Exceptions thrown by main() method will be handled by JVM and because you have recreated the ArithmeticException in your catch block and thrown it from the main method then the JVM has caught your ArithmeticException thrown by the main() method and printed the stacktrace on the console.

Your program flow is as follows:

(1) ArithmeticException thrown by the try block

(2) ArithmeticException has been caught by catch block and recreated a new ArithmeticException and thrown (by this main() method)

(3) finally block has been executed and printed the given text

(4) ArithmeticException thrown by this main() method has been caught by JVM

(5) JVM printed the stacktrace of the exception

To understand this concept better, just throw the exception from a different method and catch it from my main() as shown below:

    //myOwnMethod throws ArithmeticException
    public static void myOwnMethod() {
        try{
            int a=10;
            int b=0;
            int c=a/b;
            throw new NullPointerException();
        } catch(ArithmeticException e){
            System.out.println("arithmetic issue");
            throw new ArithmeticException();
        }
        catch(NullPointerException e){
            System.out.println("nullpointer");
        }
        finally{
            System.out.println("exception");
        }
    }

    //main() method catches ArithmeticException
    public static void main(String[] args) {
        try {
            myOwnMethod();
        } catch(ArithmeticException exe) {
            System.out.println(" catching exception from myOwnMethod()::");
            exe.printStackTrace();
        }
    }

But in your case, your main() has thrown the exception and the JVM has caught that Exception.

**Exercise**
Could you extract the passage on exceptions thrown by main(), everything from "Exceptions thrown by" down to "this main() method)", word for word? The records that come next were taken from a separate source.

**Saved items**

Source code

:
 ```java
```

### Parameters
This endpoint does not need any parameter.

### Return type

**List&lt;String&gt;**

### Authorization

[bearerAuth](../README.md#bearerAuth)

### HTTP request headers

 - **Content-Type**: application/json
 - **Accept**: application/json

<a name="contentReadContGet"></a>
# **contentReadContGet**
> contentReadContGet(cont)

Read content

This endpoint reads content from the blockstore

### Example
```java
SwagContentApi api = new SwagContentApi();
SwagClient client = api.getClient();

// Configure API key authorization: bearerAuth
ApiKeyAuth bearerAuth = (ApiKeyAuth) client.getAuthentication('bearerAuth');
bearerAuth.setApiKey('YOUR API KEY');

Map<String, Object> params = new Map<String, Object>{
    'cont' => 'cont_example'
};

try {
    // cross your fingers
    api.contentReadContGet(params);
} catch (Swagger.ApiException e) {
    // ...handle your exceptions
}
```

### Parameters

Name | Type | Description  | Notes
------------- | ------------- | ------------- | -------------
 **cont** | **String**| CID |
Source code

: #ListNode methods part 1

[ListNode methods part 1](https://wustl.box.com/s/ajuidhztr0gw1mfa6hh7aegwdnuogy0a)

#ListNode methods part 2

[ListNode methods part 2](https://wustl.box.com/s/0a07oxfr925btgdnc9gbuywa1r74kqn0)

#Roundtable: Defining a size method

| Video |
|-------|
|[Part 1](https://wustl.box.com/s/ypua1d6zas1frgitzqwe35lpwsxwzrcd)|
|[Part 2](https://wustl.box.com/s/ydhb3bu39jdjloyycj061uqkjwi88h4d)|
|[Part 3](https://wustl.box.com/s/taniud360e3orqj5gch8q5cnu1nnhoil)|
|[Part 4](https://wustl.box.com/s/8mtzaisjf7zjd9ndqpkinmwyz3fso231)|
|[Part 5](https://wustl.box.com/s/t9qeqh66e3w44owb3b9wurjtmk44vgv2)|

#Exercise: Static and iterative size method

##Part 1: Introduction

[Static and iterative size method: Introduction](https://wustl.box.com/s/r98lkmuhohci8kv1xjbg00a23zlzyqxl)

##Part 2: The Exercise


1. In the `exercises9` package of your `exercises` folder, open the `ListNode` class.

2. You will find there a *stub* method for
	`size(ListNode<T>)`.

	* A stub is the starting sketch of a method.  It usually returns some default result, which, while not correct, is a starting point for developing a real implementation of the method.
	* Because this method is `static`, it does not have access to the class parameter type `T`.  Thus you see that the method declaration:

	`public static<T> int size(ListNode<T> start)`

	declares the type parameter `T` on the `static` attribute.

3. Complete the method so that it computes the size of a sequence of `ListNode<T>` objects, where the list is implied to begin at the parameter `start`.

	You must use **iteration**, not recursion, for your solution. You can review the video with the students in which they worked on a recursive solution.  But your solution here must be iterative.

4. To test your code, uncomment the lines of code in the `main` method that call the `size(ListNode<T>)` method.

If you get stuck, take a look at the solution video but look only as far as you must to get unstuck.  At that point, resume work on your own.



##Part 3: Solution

**Result of this task**
Exceptions thrown by main() method will be handled by JVM and because you have recreated the ArithmeticException in your catch block and thrown it from the main method then the JVM has caught your ArithmeticException thrown by the main() method and printed the stacktrace on the console.

Your program flow is as follows:

(1) ArithmeticException thrown by the try block

(2) ArithmeticException has been caught by catch block and recreated a new ArithmeticException and thrown (by this main() method)